#### 제공된 자료

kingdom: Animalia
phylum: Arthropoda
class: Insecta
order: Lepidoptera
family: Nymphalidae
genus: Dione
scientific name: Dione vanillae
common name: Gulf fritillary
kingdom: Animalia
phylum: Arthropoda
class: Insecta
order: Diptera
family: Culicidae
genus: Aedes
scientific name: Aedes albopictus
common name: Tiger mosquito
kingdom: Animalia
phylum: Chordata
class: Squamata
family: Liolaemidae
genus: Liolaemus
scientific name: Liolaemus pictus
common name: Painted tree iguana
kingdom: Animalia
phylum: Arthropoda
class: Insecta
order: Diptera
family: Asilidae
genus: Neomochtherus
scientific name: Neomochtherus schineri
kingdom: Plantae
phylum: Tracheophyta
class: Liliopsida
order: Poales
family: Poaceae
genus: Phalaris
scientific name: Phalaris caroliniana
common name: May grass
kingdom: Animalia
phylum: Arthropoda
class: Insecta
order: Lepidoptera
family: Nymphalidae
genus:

#### 문제 요구 사항
위 자료의 모든 줄을 처음부터 끝까지 한 글자도 바꾸지 말고 그대로 베껴 쓰시오.

#### 최종 결과
kingdom: Animalia
phylum: Arthropoda
class: Insecta
order: Lepidoptera
family: Nymphalidae
genus: Dione
scientific name: Dione vanillae
common name: Gulf fritillary
kingdom: Animalia
phylum: Arthropoda
class: Insecta
order: Diptera
family: Culicidae
genus: Aedes
scientific name: Aedes albopictus
common name: Tiger mosquito
kingdom: Animalia
phylum: Chordata
class: Squamata
family: Liolaemidae
genus: Liolaemus
scientific name: Liolaemus pictus
common name: Painted tree iguana
kingdom: Animalia
phylum: Arthropoda
class: Insecta
order: Diptera
family: Asilidae
genus: Neomochtherus
scientific name: Neomochtherus schineri
kingdom: Plantae
phylum: Tracheophyta
class: Liliopsida
order: Poales
family: Poaceae
genus: Phalaris
scientific name: Phalaris caroliniana
common name: May grass
kingdom: Animalia
phylum: Arthropoda
class: Insecta
order: Lepidoptera
family: Nymphalidae
genus:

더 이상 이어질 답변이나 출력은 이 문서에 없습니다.